This is my birthday. Today, I am 60 years old. You may congratulate me for making it this far.
I kicked off the day’s festivities by cleaning up cat feces. We’d locked a cat in the kitchen last night by accident, and she showed us, as they will, why that was a foolish thing to do.
Later in the morning I swabbed down the bathroom and the kitchen with a vile peroxide cleaner. Rhumba and I came down with noro virus — “the stomach flu” — last week, and I wanted to decon the house so that our visitors don’t get it. Not that we have a lot of visitors, but noro can stay live on hard surfaces for months.
All this work took place in slow motion because, although noro leaves quickly, it takes all your energy with it.
But, y’know, that’s life. After 60 years, I should know what life looks like, what it does. It shows up for you every day. You deal. Sometimes it’s fun, sometimes it’s not. Find the right people to be with, and you don’t mind so much when it’s not fun. I found one of those, and she found me. Thank God.
Have I achieved great things with my 60 years? Written best-selling novels, traveled the world, graced the covers of national magazines, made millions in the stock market? Not so you’d notice. And it has bugged me more than a little bit, because somewhere I picked up the idea that I should achieve some fame-worthy thing, or life is worth nothing.
Ideas like that keep you from being happy. Took me awhile to figure that out, but hey: I’ve had sixty years. I still strive at my personal projects; it’s the striving that’s valuable, that makes you grow. As it turns out, I’m actually rather averse to fame.
After I battled noro with spray bottle and paper towels, a still-ailing Rhumba and I went out to visit a friend briefly. We then spent the rest of the afternoon in a deserted coffee house over Assam tea, discussing life and politics and particle physics and Donald Trump (who crosses all three topics) as the sun’s rays sleeted through the windows and lit every individual item in high relief. Even the napkins. Have you ever examined a paper napkin in very bright light? It’s like looking down from orbit at a metropolis designed by cubists.
We went from there to my birthday dinner at a modest Italian restaurant where the food is inexpensive, simple, and of exquisite flavor. Italian is spoken on the premises. It’s a wonder of the world, or at least of mine. Rhumba and I clinked glasses and grasped each other’s pinkies, which is our way of saying “I love you” without actually speaking.

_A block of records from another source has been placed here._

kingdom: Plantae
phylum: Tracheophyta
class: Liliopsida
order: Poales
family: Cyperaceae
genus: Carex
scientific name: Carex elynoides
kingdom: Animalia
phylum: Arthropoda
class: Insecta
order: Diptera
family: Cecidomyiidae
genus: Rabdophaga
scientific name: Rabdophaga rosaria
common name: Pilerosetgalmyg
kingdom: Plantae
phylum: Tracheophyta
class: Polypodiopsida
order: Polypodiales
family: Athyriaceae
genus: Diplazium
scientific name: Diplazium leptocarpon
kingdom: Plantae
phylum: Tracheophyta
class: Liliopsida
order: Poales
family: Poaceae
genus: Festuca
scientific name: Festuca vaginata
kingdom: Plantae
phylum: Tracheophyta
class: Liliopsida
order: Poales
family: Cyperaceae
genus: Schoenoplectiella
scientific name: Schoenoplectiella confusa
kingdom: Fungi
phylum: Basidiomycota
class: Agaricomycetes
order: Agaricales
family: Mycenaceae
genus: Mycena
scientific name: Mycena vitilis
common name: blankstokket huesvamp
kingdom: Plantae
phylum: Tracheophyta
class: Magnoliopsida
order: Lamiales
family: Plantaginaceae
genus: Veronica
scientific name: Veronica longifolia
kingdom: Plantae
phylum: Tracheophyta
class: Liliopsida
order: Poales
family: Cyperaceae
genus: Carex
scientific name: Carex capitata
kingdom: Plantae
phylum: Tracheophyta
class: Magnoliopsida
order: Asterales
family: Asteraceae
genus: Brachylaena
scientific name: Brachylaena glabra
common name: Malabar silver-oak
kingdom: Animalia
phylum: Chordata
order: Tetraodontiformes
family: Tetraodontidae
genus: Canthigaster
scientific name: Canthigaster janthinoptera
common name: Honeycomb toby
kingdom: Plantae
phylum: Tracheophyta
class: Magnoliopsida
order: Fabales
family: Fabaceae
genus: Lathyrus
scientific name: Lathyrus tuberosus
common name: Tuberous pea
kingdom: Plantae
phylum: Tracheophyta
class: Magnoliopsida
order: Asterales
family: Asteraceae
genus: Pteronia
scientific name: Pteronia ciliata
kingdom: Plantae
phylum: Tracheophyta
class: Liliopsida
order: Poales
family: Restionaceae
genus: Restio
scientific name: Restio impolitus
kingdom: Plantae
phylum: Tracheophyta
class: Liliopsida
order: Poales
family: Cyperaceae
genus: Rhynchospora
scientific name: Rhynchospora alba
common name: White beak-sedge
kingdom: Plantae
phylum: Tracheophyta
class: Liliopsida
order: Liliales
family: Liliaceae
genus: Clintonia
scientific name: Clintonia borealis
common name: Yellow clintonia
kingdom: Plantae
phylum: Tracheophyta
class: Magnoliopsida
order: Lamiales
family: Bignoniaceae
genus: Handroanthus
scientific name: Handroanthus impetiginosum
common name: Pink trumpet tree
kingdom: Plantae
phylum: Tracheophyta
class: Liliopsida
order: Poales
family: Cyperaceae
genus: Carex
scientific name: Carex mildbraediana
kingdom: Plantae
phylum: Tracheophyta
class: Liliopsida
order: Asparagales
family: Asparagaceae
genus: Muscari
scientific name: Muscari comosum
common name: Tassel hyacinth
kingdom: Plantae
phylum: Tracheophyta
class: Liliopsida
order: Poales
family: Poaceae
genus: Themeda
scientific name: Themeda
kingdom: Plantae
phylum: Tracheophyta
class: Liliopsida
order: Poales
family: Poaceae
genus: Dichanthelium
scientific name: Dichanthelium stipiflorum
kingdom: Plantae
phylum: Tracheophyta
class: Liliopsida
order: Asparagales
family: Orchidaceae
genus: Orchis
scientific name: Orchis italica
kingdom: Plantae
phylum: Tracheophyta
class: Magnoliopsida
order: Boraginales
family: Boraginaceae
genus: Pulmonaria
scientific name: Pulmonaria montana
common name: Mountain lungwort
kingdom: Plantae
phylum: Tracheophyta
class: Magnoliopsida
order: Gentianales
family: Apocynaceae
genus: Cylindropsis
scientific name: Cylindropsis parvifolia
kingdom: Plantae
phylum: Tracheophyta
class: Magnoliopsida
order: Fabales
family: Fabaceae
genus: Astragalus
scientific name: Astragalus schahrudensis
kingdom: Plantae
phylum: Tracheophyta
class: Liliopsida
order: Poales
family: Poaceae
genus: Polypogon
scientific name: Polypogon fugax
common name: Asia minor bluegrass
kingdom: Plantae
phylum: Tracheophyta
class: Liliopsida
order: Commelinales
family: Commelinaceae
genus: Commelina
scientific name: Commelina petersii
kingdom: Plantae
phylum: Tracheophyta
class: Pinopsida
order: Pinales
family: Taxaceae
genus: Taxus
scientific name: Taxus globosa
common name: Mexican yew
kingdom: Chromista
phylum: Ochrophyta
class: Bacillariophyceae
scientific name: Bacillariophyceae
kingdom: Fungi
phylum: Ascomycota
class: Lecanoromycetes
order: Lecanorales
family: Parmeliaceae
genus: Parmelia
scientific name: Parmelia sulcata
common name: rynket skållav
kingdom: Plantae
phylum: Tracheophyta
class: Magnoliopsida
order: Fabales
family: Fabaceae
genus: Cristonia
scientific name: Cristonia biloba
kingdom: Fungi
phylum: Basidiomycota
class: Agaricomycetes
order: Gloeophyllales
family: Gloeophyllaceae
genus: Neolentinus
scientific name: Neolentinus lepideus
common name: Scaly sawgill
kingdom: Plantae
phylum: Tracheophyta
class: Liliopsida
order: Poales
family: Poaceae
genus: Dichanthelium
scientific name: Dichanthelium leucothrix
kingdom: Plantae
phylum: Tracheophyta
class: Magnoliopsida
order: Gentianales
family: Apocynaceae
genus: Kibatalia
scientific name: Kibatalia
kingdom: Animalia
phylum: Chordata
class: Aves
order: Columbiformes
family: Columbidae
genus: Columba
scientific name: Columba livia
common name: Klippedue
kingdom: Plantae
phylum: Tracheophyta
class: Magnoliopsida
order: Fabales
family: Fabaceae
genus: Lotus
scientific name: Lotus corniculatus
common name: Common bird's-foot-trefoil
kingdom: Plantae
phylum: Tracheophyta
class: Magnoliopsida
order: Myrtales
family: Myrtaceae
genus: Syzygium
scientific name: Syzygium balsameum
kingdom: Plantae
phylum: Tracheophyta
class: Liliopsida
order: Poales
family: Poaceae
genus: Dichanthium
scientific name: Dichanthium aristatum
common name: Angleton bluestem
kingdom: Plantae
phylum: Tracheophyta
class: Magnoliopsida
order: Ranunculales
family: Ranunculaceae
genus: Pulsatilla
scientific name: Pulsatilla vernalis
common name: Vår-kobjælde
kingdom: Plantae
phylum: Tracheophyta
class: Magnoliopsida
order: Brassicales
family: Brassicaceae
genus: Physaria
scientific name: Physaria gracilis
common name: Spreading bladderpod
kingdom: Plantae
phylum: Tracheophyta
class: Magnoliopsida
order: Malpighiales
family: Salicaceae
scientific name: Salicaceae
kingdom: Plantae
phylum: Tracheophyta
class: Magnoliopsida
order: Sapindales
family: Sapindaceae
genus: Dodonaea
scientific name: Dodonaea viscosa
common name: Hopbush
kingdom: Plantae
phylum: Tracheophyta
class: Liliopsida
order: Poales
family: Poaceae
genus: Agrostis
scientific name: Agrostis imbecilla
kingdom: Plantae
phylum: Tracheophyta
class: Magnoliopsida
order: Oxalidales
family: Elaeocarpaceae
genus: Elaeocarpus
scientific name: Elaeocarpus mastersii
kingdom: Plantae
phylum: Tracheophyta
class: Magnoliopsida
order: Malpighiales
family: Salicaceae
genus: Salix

And now I’m writing this at 10:30 at night in my environmentally-friendly chiropractor-approved leather easy chair. Time to feed the cats, go to bed, and get ready for a day in the office earning more money for cat food.
That’s my day. That’s life. There are pros and cons but: all in all, a good thing to have had sixty years of. I’ve told the universe that I plan on having more years, thank you. It dare not disobey.
And life goes on. Good.
Congrats on the first sixty, Jim. You’ve attained a great prospective on life during that time; much better than most. You can’t believe how much is still ahead of you, I hope there are many more years to come.
Thanks very much, Forrest. I certainly do look forward to the future. There’ll be challenges, but what’s new about that? Hope all is well with you.